Forum 22 februari 2001

Kievitseieren

Stelling: het rapen van kievitseieren is niet verantwoord.

J. Stoelinga, voorzitter vogelwacht Oosterwierum
„Mee eens. Ik ben tegen het eieren rapen, althans in de tijd waarin we nu leven. De menselijke samenleving is in de laatste eeuwen enorm veranderd. Alles doen we anders, grootschaliger, sneller. In die zin vliegt het mensdom het dierenríjk voorbij. Want in de natuur gaat alles nog hetzelfde.

Een vogel broedt nog even lang als vroeger en vliegt nog even snel als toen. Een ekster bouwt zijn nest nog even prachtig.

Juist in april en mei hebben weidevogels, die nog even kalm hun gang gaan als honderden jaren geleden, hun rust nodig. Ze krijgen die echter niet meer door het vroege en machinale maaien van het land.

Deze en allerlei andere ontwikkelingen, zoals ontwatering van landbouwpercelen, eisen hun tol in de weidevogelwereld. En dan hebben we het nog niet eens over de toenemende bebouwing waardoor, over het hele land bezien, het aantal geschikte broedpercelen afneemt. Alle weidevogelsoorten gaan in aantal achteruit.

Daarom ben ik van mening dat eieren zoeken en rapen in deze tijd eigenlijk niet meer past. Rapers zorgen voor onnodige drukte in de polders.

Ik ben al 26 jaar voorzitter van vogelwacht Oosterwierum en kan het voor mezelf niet verantwoorden om eieren mee te nemen.

Het eieren rapen totaal verbieden gaat voor mij ook wat ver. Vaak mag in Friesland tot 9 april worden geraapt. Ik denk dat het hooguit tot 1 april toegestaan moet worden.”

S. P. Roodbergen, hoofdbestuurslid BFVW
„Niet mee eens. Veroordeling van het eeuwenoude kievitseieren zoeken is makkelijker dan de verdediging. Beide partijen hanteren verschillende ethische uitgangspunten.

De Faunabescherming staat aan de ene zijde; de Bond van Friese Vogelbeschermings Wachten (BFVW) aan de andere. Onlangs diende de eerste een klacht in bij de Europese Commissie. Verrassend: het ministerie van Landbouw, afdeling Natuurbeheer, steunt de BFVW in haar verdediging.

De discussie is eigenlijk erg eenvoudig: de Nederlandse weidevogelbiologen erkennen dat het zoeken en rapen van kievitseieren ecologisch geen schade doet. Vervolgens: méér dan de helft van alle Nederlandse vrijwillige weidevogelbeschermers noemt zich ook kievitseierenzoeker. Een méérwaarde!

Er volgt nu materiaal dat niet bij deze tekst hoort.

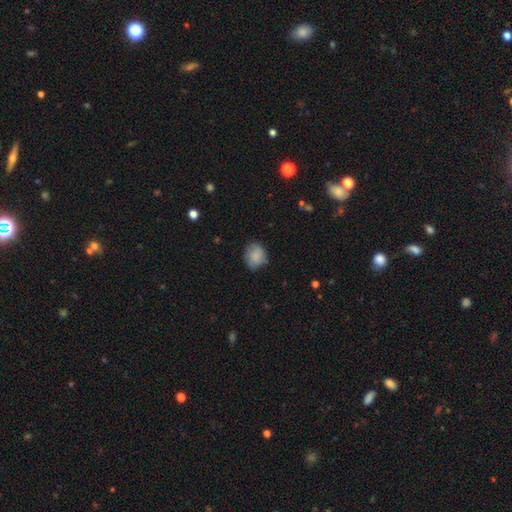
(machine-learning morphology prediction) type=smooth (82%); roundness=round (65%); merging=none (71%).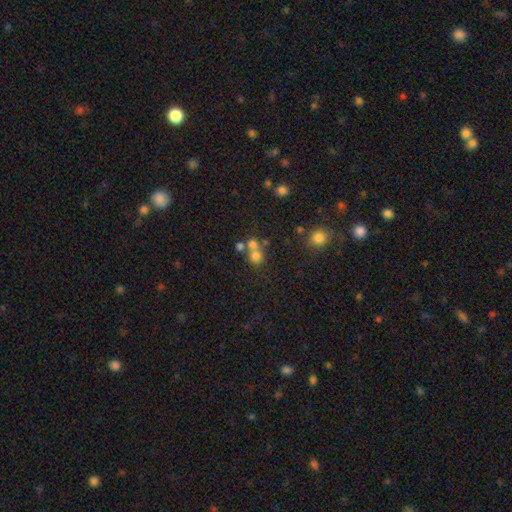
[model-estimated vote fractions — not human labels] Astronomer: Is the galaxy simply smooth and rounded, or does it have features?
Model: smooth — 69%.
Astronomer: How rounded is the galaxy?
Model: round — 84%.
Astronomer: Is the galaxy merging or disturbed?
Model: none — 45% (runner-up: merger, 44%).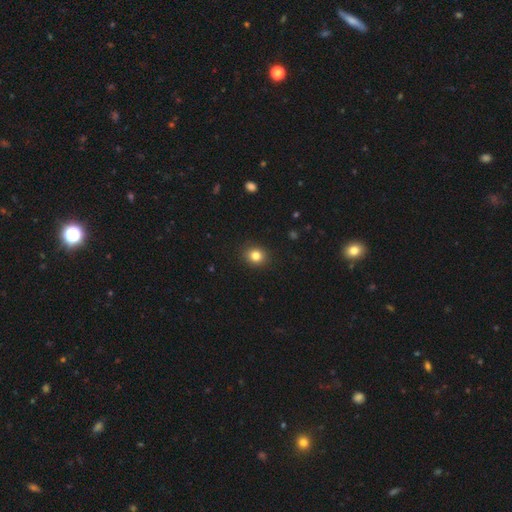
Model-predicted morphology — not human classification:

In Friesland alleen al worden door deze mensen in de korte eierzoekperiode op 107.000 hectare boerenland rond de 65.000 legsels beschermd van 28 weidevogelsoorten. Daarbij gaat het ook om een bedreigde soort als de grutto, door Jac. P. Thijsse de koning van de weiden genoemd.

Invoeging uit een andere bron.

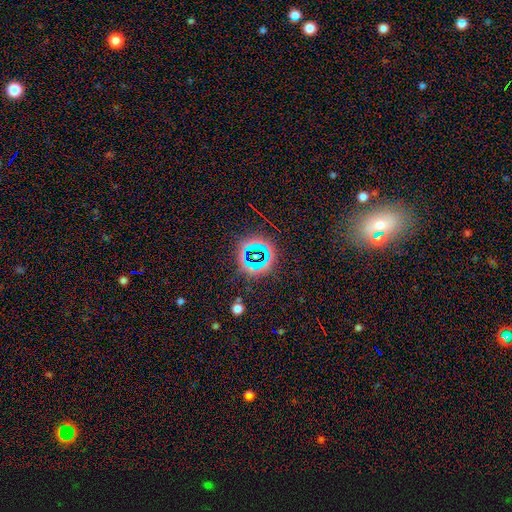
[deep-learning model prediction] Morphology: type=star or artifact (75%).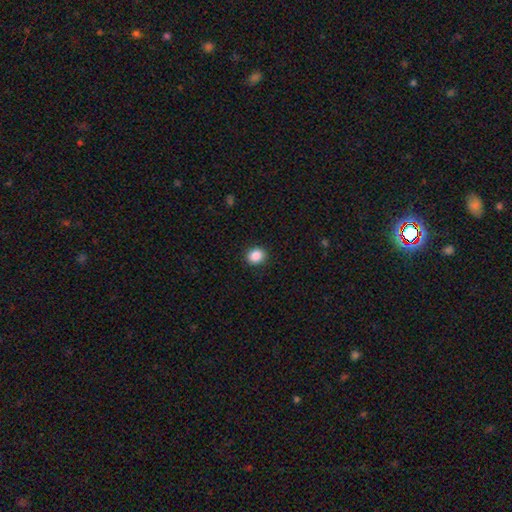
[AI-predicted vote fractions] Morphology: type=smooth (88%); roundness=round (72%); merging=none (91%).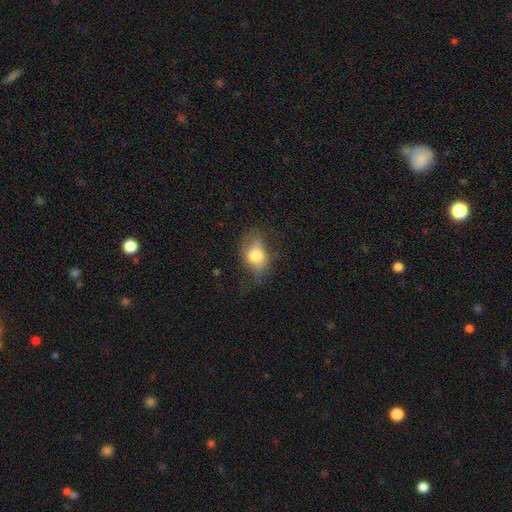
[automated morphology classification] A smooth galaxy with no disk features (66%) that is in between round and cigar-shaped (77%).

Vote fractions:
- Smooth or featured? smooth: 66% / featured or disk: 25% / star or artifact: 9%
- How rounded? in between: 77% / round: 21% / cigar-shaped: 3%
- Merging? none: 51% / minor disturbance: 29% / major disturbance: 17% / merger: 2%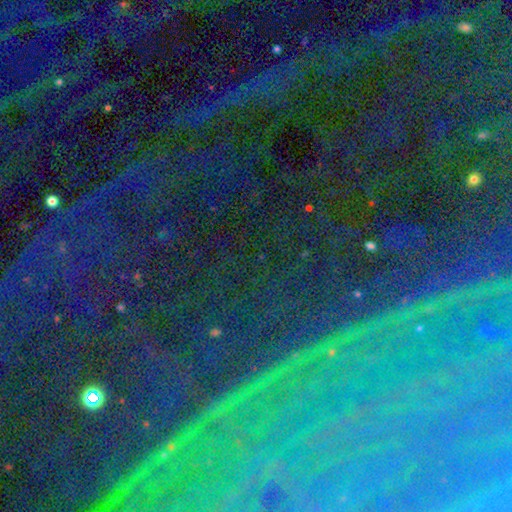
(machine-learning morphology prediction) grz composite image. It shows a star or artifact, not a galaxy (77%).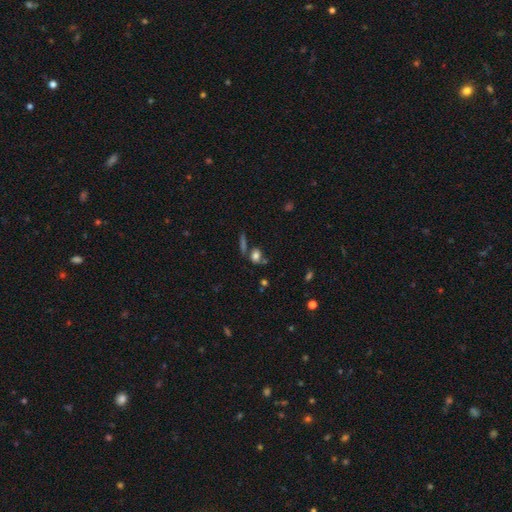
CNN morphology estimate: A smooth galaxy with no disk features (71%) that is in between round and cigar-shaped (51%). Merging: none (57%).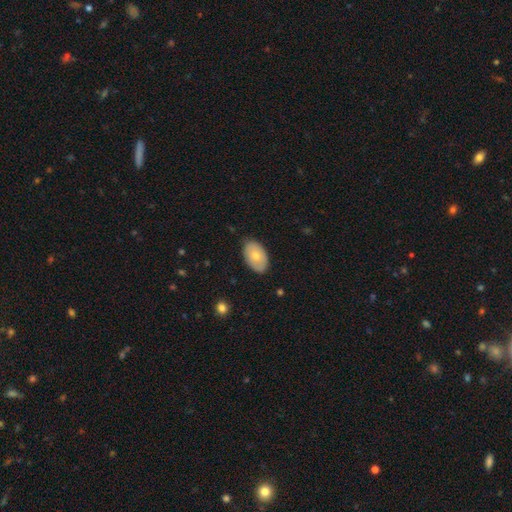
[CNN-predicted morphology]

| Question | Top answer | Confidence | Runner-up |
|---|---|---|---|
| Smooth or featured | smooth | 70% | featured or disk (24%) |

De landelijke koepel voor deze natuurbeschermingsactiviteiten, Landschapsbeheer Nederland in Utrecht, koestert de eierzoekers, maar mag dat nauwelijks luidop zeggen van Vogelbescherming Nederland in Zeist. Zo gaat dat vaker: Natuurmonumenten Nederland (NM) maakt in Friesland graag gebruik van eierzoekers bij haar inventarisatieactiviteiten. Formeel wordt eieren zoeken door NM echter in de ban gedaan: de Nederlandse natuurbescherming is soms jammerlijk dubbelhartig. Het is een ramp voor de weidevogelbescherming geweest dat Vogelbescherming Nederland vanaf de roerige jaren zeventig partij koos tégen de eierzoeker. Haar mea culpa bleef tot nu toe uit!

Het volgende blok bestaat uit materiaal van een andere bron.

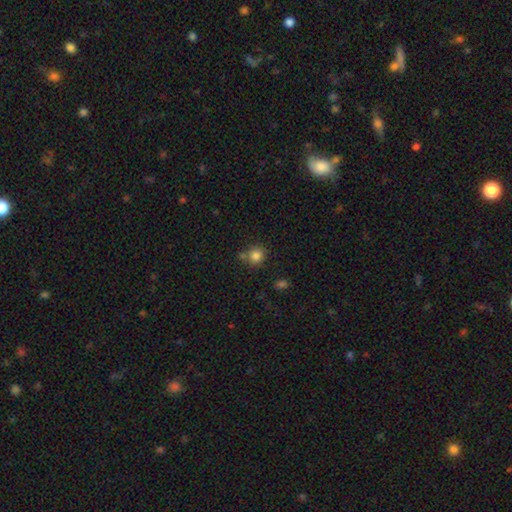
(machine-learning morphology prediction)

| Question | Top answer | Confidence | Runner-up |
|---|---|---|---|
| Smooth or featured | smooth | 83% | star or artifact (12%) |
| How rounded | round | 88% | in between (11%) |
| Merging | none | 67% | merger (17%) |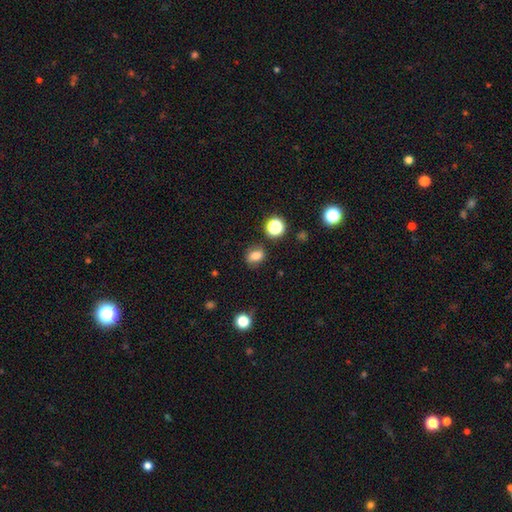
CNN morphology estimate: This appears to be a smooth galaxy with no disk features (79%) that is in between round and cigar-shaped (58%). Merging: none (79%).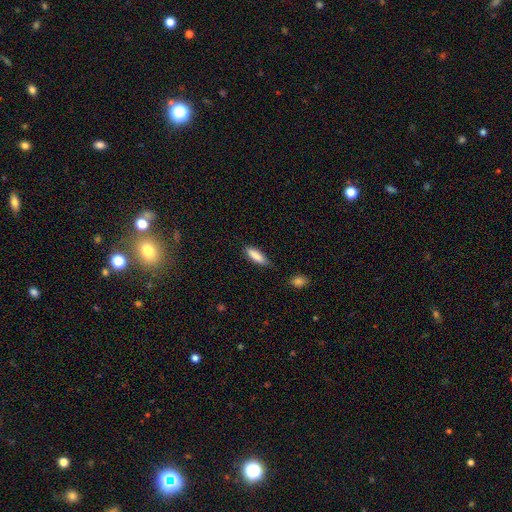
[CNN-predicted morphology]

De BFVW stelt: Het eieren zoeken is een onschuldig voorjaarsgenoegen; de eierzoekers vormen gratis rekruteringspotentieel voor de vrijwillige weidevogelbescherming; de nazorg is een positief handelingsperspectief voor oud en –vooral ook– jong. Het geheel is vrijwel naar de letter in overeenstemming met internationale theorievorming over ”gebruikersparticipatie in de natuurbescherming”. Sinds het eierzoekdebat in beide Kamers in 1993 –met grote waardering voor het Friese harmoniemodel van beperkt oogsten en uitgebreid beschermen– is de regulering sterk verbeterd. Ten slotte: het kievitseieren zoeken is niet het éínde van de natuurbescherming, maar een inspirerend startpunt.”